### ASSIGNMENT:
Go through the entries below and copy each line that holds the word "Input".

+++ DATASET EXCERPTS

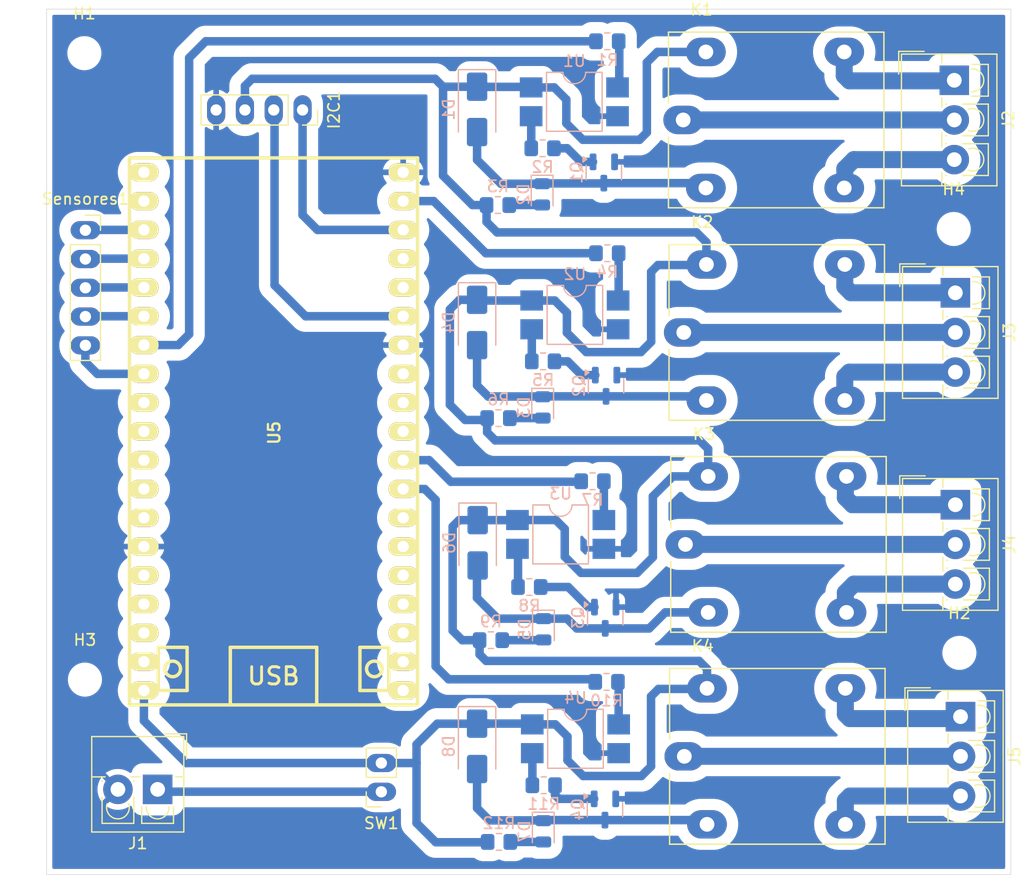
<source format=kicad_pcb>
(kicad_pcb
	(version 20241229)
	(generator "pcbnew")
	(generator_version "9.0")
	(general
		(thickness 1.6)
		(legacy_teardrops no)
	)
	(paper "A4")
	(layers
		(0 "F.Cu" signal)
		(2 "B.Cu" signal)
		(9 "F.Adhes" user "F.Adhesive")
		(11 "B.Adhes" user "B.Adhesive")
		(13 "F.Paste" user)
		(15 "B.Paste" user)
		(5 "F.SilkS" user "F.Silkscreen")
		(7 "B.SilkS" user "B.Silkscreen")
		(1 "F.Mask" user)
		(3 "B.Mask" user)
		(17 "Dwgs.User" user "User.Drawings")
		(19 "Cmts.User" user "User.Comments")
		(21 "Eco1.User" user "User.Eco1")
		(23 "Eco2.User" user "User.Eco2")
		(25 "Edge.Cuts" user)
		(27 "Margin" user)
		(31 "F.CrtYd" user "F.Courtyard")
		(29 "B.CrtYd" user "B.Courtyard")
		(35 "F.Fab" user)
		(33 "B.Fab" user)
		(39 "User.1" user)
		(41 "User.2" user)
		(43 "User.3" user)
		(45 "User.4" user)
		(47 "User.5" user)
		(49 "User.6" user)
		(51 "User.7" user)
		(53 "User.8" user)
		(55 "User.9" user)
	)
	(setup
		(stackup
			(layer "F.SilkS"
				(type "Top Silk Screen")
			)
			(layer "F.Paste"
				(type "Top Solder Paste")
			)
			(layer "F.Mask"
				(type "Top Solder Mask")
				(thickness 0.01)
			)
			(layer "F.Cu"
				(type "copper")
				(thickness 0.035)
			)
			(layer "dielectric 1"
				(type "core")
				(thickness 1.51)
				(material "FR4")
				(epsilon_r 4.5)
				(loss_tangent 0.02)
			)
			(layer "B.Cu"
				(type "copper")
				(thickness 0.035)
			)
			(layer "B.Mask"
				(type "Bottom Solder Mask")
				(thickness 0.01)
			)
			(layer "B.Paste"
				(type "Bottom Solder Paste")
			)
			(layer "B.SilkS"
				(type "Bottom Silk Screen")
			)
			(copper_finish "None")
			(dielectric_constraints no)
		)
		(pad_to_mask_clearance 0)
		(allow_soldermask_bridges_in_footprints no)
		(tenting front back)
		(pcbplotparams
			(layerselection 0x00000000_00000000_55555555_5755f5ff)
			(plot_on_all_layers_selection 0x00000000_00000000_00000000_00000000)
			(disableapertmacros no)
			(usegerberextensions no)
			(usegerberattributes yes)
			(usegerberadvancedattributes yes)
			(creategerberjobfile yes)
			(dashed_line_dash_ratio 12.000000)
			(dashed_line_gap_ratio 3.000000)
			(svgprecision 4)
			(plotframeref no)
			(mode 1)
			(useauxorigin no)
			(hpglpennumber 1)
			(hpglpenspeed 20)
			(hpglpendiameter 15.000000)
			(pdf_front_fp_property_popups yes)
			(pdf_back_fp_property_popups yes)
			(pdf_metadata yes)
			(pdf_single_document no)
			(dxfpolygonmode yes)
			(dxfimperialunits yes)
			(dxfusepcbnewfont yes)
			(psnegative no)
			(psa4output no)
			(plot_black_and_white yes)
			(sketchpadsonfab no)
			(plotpadnumbers no)
			(hidednponfab no)
			(sketchdnponfab yes)
			(crossoutdnponfab yes)
			(subtractmaskfromsilk no)
			(outputformat 1)
			(mirror no)
			(drillshape 1)
			(scaleselection 1)
			(outputdirectory "")
		)
	)
	(net 0 "")
	(net 1 "Net-(D1-A)")
	(net 2 "VCC")
	(net 3 "Net-(D2-A)")
	(net 4 "Net-(D3-A)")
	(net 5 "Net-(D5-A)")
	(net 6 "Net-(J2-Pin_3)")
	(net 7 "Net-(J3-Pin_3)")
	(net 8 "Net-(J5-Pin_3)")
	(net 9 "Net-(J4-Pin_3)")
	(net 10 "GND")
	(net 11 "Net-(Q1-B)")
	(net 12 "Net-(Q2-B)")
	(net 13 "Net-(Q3-B)")
	(net 14 "Net-(Q4-B)")
	(net 15 "Net-(R1-Pad2)")
	(net 16 "Relay_1")
	(net 17 "Net-(R2-Pad1)")
	(net 18 "Net-(D7-A)")
	(net 19 "Net-(D3-K)")
	(net 20 "Net-(J4-Pin_2)")
	(net 21 "Net-(R4-Pad2)")
	(net 22 "Net-(R5-Pad1)")
	(net 23 "Net-(D5-K)")
	(net 24 "Net-(J4-Pin_1)")
	(net 25 "Net-(R7-Pad2)")
	(net 26 "Net-(R8-Pad1)")
	(net 27 "Net-(D7-K)")
	(net 28 "Net-(R10-Pad2)")
	(net 29 "Net-(R11-Pad1)")
	(net 30 "Net-(J2-Pin_2)")
	(net 31 "Net-(J2-Pin_1)")
	(net 32 "Net-(J3-Pin_2)")
	(net 33 "Net-(J3-Pin_1)")
	(net 34 "Net-(J5-Pin_2)")
	(net 35 "Net-(J5-Pin_1)")
	(net 36 "Relay_2")
	(net 37 "Relay_3")
	(net 38 "Relay_4")
	(net 39 "unconnected-(U5-IO26-Pad10)")
	(net 40 "unconnected-(U5-3V3-Pad1)")
	(net 41 "unconnected-(U5-CMD-Pad18)")
	(net 42 "unconnected-(U5-IO13-Pad15)")
	(net 43 "unconnected-(U5-SD1-Pad22)")
	(net 44 "unconnected-(U5-RXD0-Pad34)")
	(net 45 "unconnected-(U5-IO27-Pad11)")
	(net 46 "unconnected-(U5-EN-Pad2)")
	(net 47 "unconnected-(U5-IO0-Pad25)")
	(net 48 "unconnected-(U5-CLK-Pad20)")
	(net 49 "unconnected-(U5-TXD0-Pad35)")
	(net 50 "unconnected-(U5-SD2-Pad16)")
	(net 51 "unconnected-(U5-SD0-Pad21)")
	(net 52 "unconnected-(U5-SD3-Pad17)")
	(net 53 "unconnected-(U5-IO15-Pad23)")
	(net 54 "unconnected-(U5-IO12-Pad13)")
	(net 55 "unconnected-(U5-IO25-Pad9)")
	(net 56 "unconnected-(U5-IO14-Pad12)")
	(net 57 "Net-(J1-Pin_1)")
	(net 58 "SCL")
	(net 59 "SDA")
	(net 60 "unconnected-(U5-IO19-Pad31)")
	(net 61 "unconnected-(U5-IO4-Pad26)")
	(net 62 "unconnected-(U5-IO5-Pad29)")
	(net 63 "Input 34")
	(net 64 "Input 36")
	(net 65 "unconnected-(U5-IO2-Pad24)")
	(net 66 "Input 35")
	(net 67 "Input 39")
	(net 68 "Io 33")
	(net 69 "unconnected-(U5-IO18-Pad30)")
	(footprint "EESTN5:ESP32S" (layer "F.Cu") (at 115.45 96.56 -90))
	(footprint "TerminalBlock_4Ucon:TerminalBlock_4Ucon_1x03_P3.50mm_Vertical" (layer "F.Cu") (at 175.575 84.33 -90))
	(footprint "MountingHole:MountingHole_2.5mm" (layer "F.Cu") (at 98.77 63.19))
	(footprint "Connector_PinSocket_2.54mm:PinSocket_1x02_P2.54mm_Vertical" (layer "F.Cu") (at 124.955 128.36 180))
	(footprint "Relés:RELAY_PR14-12V-360-1C" (layer "F.Cu") (at 159.975 106.53))
	(footprint "MountingHole:MountingHole_2.5mm" (layer "F.Cu") (at 175.43 78.7))
	(footprint "TerminalBlock_4Ucon:TerminalBlock_4Ucon_1x03_P3.50mm_Vertical" (layer "F.Cu") (at 176.03 121.73 -90))
	(footprint "Relés:RELAY_PR14-12V-360-1C" (layer "F.Cu") (at 159.825 87.83))
	(footprint "Connector_PinSocket_2.54mm:PinSocket_1x05_P2.54mm_Vertical" (layer "F.Cu") (at 98.86 78.81))
	(footprint "MountingHole:MountingHole_2.5mm" (layer "F.Cu") (at 98.82 118.46))
	(footprint "Relés:RELAY_PR14-12V-360-1C" (layer "F.Cu") (at 159.775 69.08))
	(footprint "TerminalBlock_4Ucon:TerminalBlock_4Ucon_1x03_P3.50mm_Vertical" (layer "F.Cu") (at 175.575 103.03 -90))
	(footprint "TerminalBlock_4Ucon:TerminalBlock_4Ucon_1x02_P3.50mm_Vertical" (layer "F.Cu") (at 105.23 128.145 180))
	(footprint "Connector_PinSocket_2.54mm:PinSocket_1x04_P2.54mm_Vertical" (layer "F.Cu") (at 118.01 68.2 -90))
	(footprint "TerminalBlock_4Ucon:TerminalBlock_4Ucon_1x03_P3.50mm_Vertical" (layer "F.Cu") (at 175.48 65.58 -90))
	(footprint "MountingHole:MountingHole_2.5mm" (layer "F.Cu") (at 175.93 116.1))
	(footprint "Relés:RELAY_PR14-12V-360-1C" (layer "F.Cu") (at 159.875 125.23))
	(footprint "Resistor_SMD:R_0805_2012Metric_Pad1.20x1.40mm_HandSolder" (layer "B.Cu") (at 143.58 100.96))
	(footprint "Package_DIP:SMDIP-4_W7.62mm" (layer "B.Cu") (at 140.77 105.65 180))
	(footprint "Diode_SMD:D_SMA" (layer "B.Cu") (at 133.45 106.39 -90))
	(footprint "Resistor_SMD:R_0805_2012Metric_Pad1.20x1.40mm_HandSolder" (layer "B.Cu") (at 144.885 80.84))
	(footprint "Resistor_SMD:R_0805_2012Metric_Pad1.20x1.40mm_HandSolder" (layer "B.Cu") (at 144.82 118.66))
	(footprint "Resistor_SMD:R_0805_2012Metric_Pad1.20x1.40mm_HandSolder" (layer "B.Cu") (at 135.235 76.59 180))
	(footprint "Resistor_SMD:R_0805_2012Metric_Pad1.20x1.40mm_HandSolder" (layer "B.Cu") (at 139.225 90.38))
	(footprint "Resistor_SMD:R_0805_2012Metric_Pad1.20x1.40mm_HandSolder" (layer "B.Cu") (at 138.01 110.29))
	(footprint "Resistor_SMD:R_0805_2012Metric_Pad1.20x1.40mm_HandSolder" (layer "B.Cu") (at 134.62 114.98 180))
	(footprint "LED_SMD:LED_0805_2012Metric" (layer "B.Cu") (at 139.185 94.445 -90))
	(footprint "Resistor_SMD:R_0805_2012Metric_Pad1.20x1.40mm_HandSolder" (layer "B.Cu") (at 139.275 127.78))
	(footprint "Package_TO_SOT_SMD:SOT-23" (layer "B.Cu") (at 144.775 92.53 -90))
	(footprint "LED_SMD:LED_0805_2012Metric" (layer "B.Cu") (at 139.25 114.02 -90))
	(footprint "Resistor_SMD:R_0805_2012Metric_Pad1.20x1.40mm_HandSolder"
		(layer "B.Cu")
		(uuid "7218c650-68f2-4a2d-ae18-4c3bc8f58b84")
		(at 135.285 95.39 180)
		(descr "Resistor SMD 0805 (2012 Metric), square (rectangular) end terminal, IPC_7351 nominal with elongated pad for handsoldering. (Body size source: IPC-SM-782 page 72, https://www.pcb-3d.com/wordpress/wp-content/uploads/ipc-sm-782a_amendment_1_and_2.pdf), generated with kicad-footprint-generator")
		(tags "resistor handsolder")
		(property "Reference" "R6"
			(at 0 1.65 0)
			(layer "B.SilkS")
			(uuid "faa9d3f3-6304-4f4c-8f27-540f29721d14")
			(effects
				(font
					(size 1 1)
					(thickness 0.15)
				)
				(justify mirror)
			)
		)
		(property "Value" "330"
			(at 0 -1.65 0)
			(layer "B.Fab")
			(uuid "6635bd7a-1759-4904-aef5-fa1027c9a3b6")
			(effects
				(font
					(size 1 1)
					(thickness 0.15)
				)
				(justify mirror)
			)
		)
		(property "Datasheet" ""
			(at 0 0 0)
			(unlocked yes)
			(layer "B.Fab")
			(hide yes)
			(uuid "eeb5793e-aa02-4202-a608-1c027fff9d26")
			(effe
... [248389 chars truncated]
</source>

++++++

### ANSWER AREA:
	(net 63 "Input 34")
	(net 64 "Input 36")
	(net 66 "Input 35")
	(net 67 "Input 39")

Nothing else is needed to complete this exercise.